Victoria & Abdul (2017) / Drama-Comedy

MPAA Rated: PG-13 for some thematic elements and language
Running Time: 111 min.

Cast: Judi Dench, Ali Fazal, Eddie Izzard, Adeel Akhtar, Paul Higgins, Michael Gambon, Olivia Williams
Director: Stephen Frears
Screenplay: Lee Hall
Review published October 27, 2017

Victoria & Abdul is set in 1887, during the time of Queen Victoria's (Dench, Miss Peregrine's Home for Peculiar Children) Golden Jubilee, a celebration of her fifty years since ascending to the throne.  It is there that she would meet Abdul Karim (Fazal, Furious 7) , which would kick off a friendship that would continue to her death, four years later.  This causes much consternation among the royal court as well as her family, who think Abdul to be a commoner (of a different color, culture, and religion at that) unworthy of being the queen's confidant and munshi (teacher), and do whatever they can to drive a wedge between them. 

Directed by Stephen Frears, who would bring about Academy Award nominations for venerable actresses before in such films as The Queen (which scored an Oscar for Helen Mirren) and Florence Foster Jenkins (which gave Meryl Streep another nomination), Victoria & Abdul continues his further fascination for period films about women in high society who must find a way to upend expectations that they are to know their place in this world and be compliant to the structure that has persisted.  The screenplay is by Billy Elliot's Lee Hall, spinning forth from the 2010 book by journalist Shrabani Basu, entitled, "Victoria & Abdul: The True Story of the Queen's Closest Confidant", as well as from letters of correspondence between the two, and Abdul's own diaries from India.  Some of Queen Victoria's Urdu exercise books housed at Windsor Castle also provide some inspiration for certain scenes within the film.

As with the aforementioned Frears' vehicles starring highly revered actresses, the main delight in seeing Victoria & Abdul comes in watching Dame Judi Dench's commanding performance as Queen Victoria.  It's not her first time in the role, as she played a younger version of the queen in her very first lead film role in John Madden's 1998 effort, Mrs. Brown.  That film also gave Dench her first Oscar nomination, and she's only gotten better since, which means that it may mean another Oscar nod in her future for her performance in this one. 

Dench perfectly exhibits a Victoria who, after five whole decades of relative sameness in the schedule of her position, feels a prisoner in her own castle, bored by her royal chores she must perform, and tired of her court and family who fight with one another as to who will earn the most favor.  It's no wonder Victoria finds herself dozing off during all of the pomp and ritual that has surrounded her nearly all of her life.  Dench really shows a lonely woman coming to life in the presence of someone who is nothing like anyone she has met before, fascinated by his looks, demeanor, personal history, knowledge of culture, and inability to comprehend the adherence to customs that has bound her from free will for so very long.  For those moments they share together, Abdul is an outlet to not be queen, at least for a while, and the only feeling of intimacy she has had since the death of her beloved Albert, thirty years prior.

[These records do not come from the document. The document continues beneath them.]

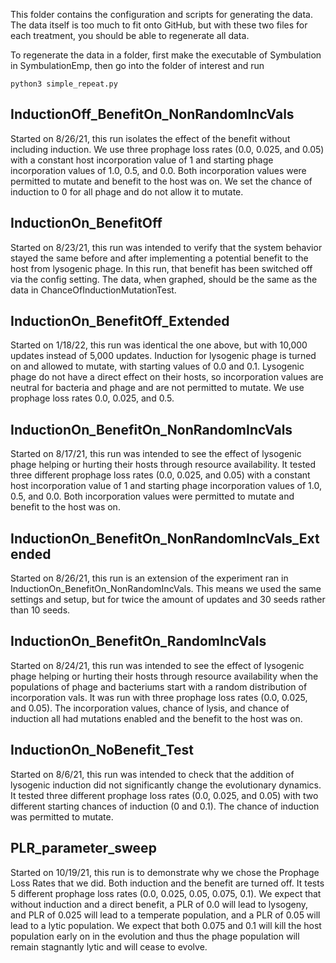 This folder contains the configuration and scripts for generating the data. The data itself is too much to fit onto GitHub, but with these two files for each treatment, you should be able to regenerate all data.

To regenerate the data in a folder, first make the executable of Symbulation in SymbulationEmp, then go into the folder of interest and run
```
python3 simple_repeat.py
```
## InductionOff_BenefitOn_NonRandomIncVals
Started on 8/26/21, this run isolates the effect of the benefit without including induction. We use three prophage loss rates (0.0, 0.025, and 0.05) with a constant host incorporation value of 1 and starting phage incorporation values of 1.0, 0.5, and 0.0. Both incorporation values were permitted to mutate and benefit to the host was on. We set the chance of induction to 0 for all phage and do not allow it to mutate.

## InductionOn_BenefitOff
Started on 8/23/21, this run was intended to verify that the system behavior stayed the same before and after implementing a potential benefit to the host from lysogenic phage. In this run, that benefit has been switched off via the config setting. The data, when graphed, should be the same as the data in ChanceOfInductionMutationTest.

## InductionOn_BenefitOff_Extended
Started on 1/18/22, this run was identical the one above, but with 10,000 updates instead of 5,000 updates. Induction for lysogenic phage is turned on and allowed to mutate, with starting values of 0.0 and 0.1. Lysogenic phage do not have a direct effect on their hosts, so incorporation values are neutral for bacteria and phage and are not permitted to mutate. We use prophage loss rates 0.0, 0.025, and 0.5.

## InductionOn_BenefitOn_NonRandomIncVals
Started on 8/17/21, this run was intended to see the effect of lysogenic phage helping or hurting their hosts through resource availability. It tested three different prophage loss rates (0.0, 0.025, and 0.05) with a constant host incorporation value of 1 and starting phage incorporation values of 1.0, 0.5, and 0.0. Both incorporation values were permitted to mutate and benefit to the host was on.

## InductionOn_BenefitOn_NonRandomIncVals_Extended
Started on 8/26/21, this run is an extension of the experiment ran in InductionOn_BenefitOn_NonRandomIncVals. This means we used the same settings and setup, but for twice the amount of updates and 30 seeds rather than 10 seeds.

## InductionOn_BenefitOn_RandomIncVals
Started on 8/24/21, this run was intended to see the effect of lysogenic phage helping or hurting their hosts through resource availability when the populations of phage and bacteriums start with a random distribution of incorporation vals. It was run with three prophage loss rates (0.0, 0.025, and 0.05). The incorporation values, chance of lysis, and chance of induction all had mutations enabled and the benefit to the host was on.

## InductionOn_NoBenefit_Test
Started on 8/6/21, this run was intended to check that the addition of lysogenic induction did not significantly change the evolutionary dynamics. It tested three different prophage loss rates (0.0, 0.025, and 0.05) with two different starting chances of induction (0 and 0.1). The chance of induction was permitted to mutate.

## PLR_parameter_sweep
Started on 10/19/21, this run is to demonstrate why we chose the Prophage Loss Rates that we did. Both induction and the benefit are turned off. It tests 5 different prophage loss rates (0.0, 0.025, 0.05, 0.075, 0.1). We expect that without induction and a direct benefit, a PLR of 0.0 will lead to lysogeny, and PLR of 0.025 will lead to a temperate population, and a PLR of 0.05 will lead to a lytic population. We expect that both 0.075 and 0.1 will kill the host population early on in the evolution and thus the phage population will remain stagnantly lytic and will cease to evolve.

Bollywood star Ali Fazal makes a nice debut as a lead in mainstream Western fare, though his character loses some of his co-starring status once Dench enters the scene and dominates much of the film henceforth.  There are decent performances by a notable supporting cast, but nothing outstanding, as Frears veers toward making them all hit the same notes as calculating connivers and buffoonish bootlickers who want to see Victoria's new friend out of the way so that they can continue to garner her attention and favor.

Although the tone of the film often veers toward comedy, there are underlying themes to the film that have a bit more weight on their mind.  In this time where there appears to be a movement against immigrants, Muslims, and embracing multiculturalism in general, within England, other parts of Europe, as well as the United States, here is a much beloved historical figure who chose to forgo the advice of those around her in order to see person of another race, class, religion and language as worth embracing, even taking the time to try to write in Urdu at this late stage in her life, and to desire to know much more about his culture. 

It's a simple story of friendship, but a subtle call to end the current divisiveness in order to come together in unity, harmony and in valuing each other to become a stronger and better form of people, rather than live in one-sided ignorance and racist attitudes toward giving someone who looks or believes differently any modicum of power to choose their own destiny.

Sending up the absurdity of sustained rituals of the aristocracy and its emphasis on decorum over natural human behavior, Victoria & Abdul finds some choice comedic wrinkles, despite a narrative that feels massaged and contorted in order to please a wider audience.  At its best, its wit shines through, ties to a timely message of embracing differences, and with a few touching moments, especially a nicely portrayed final scene between Victoria and Abdul that will likely draw some Oscar favor.  If only it could have told its story with more thematic layers, eye for authenticity over pandering to please the crowd, and emphasis on characterizations beyond caricature for its supporting cast, perhaps we'd have a film we'd be talking about for Best Picture beyond just accolades for its star.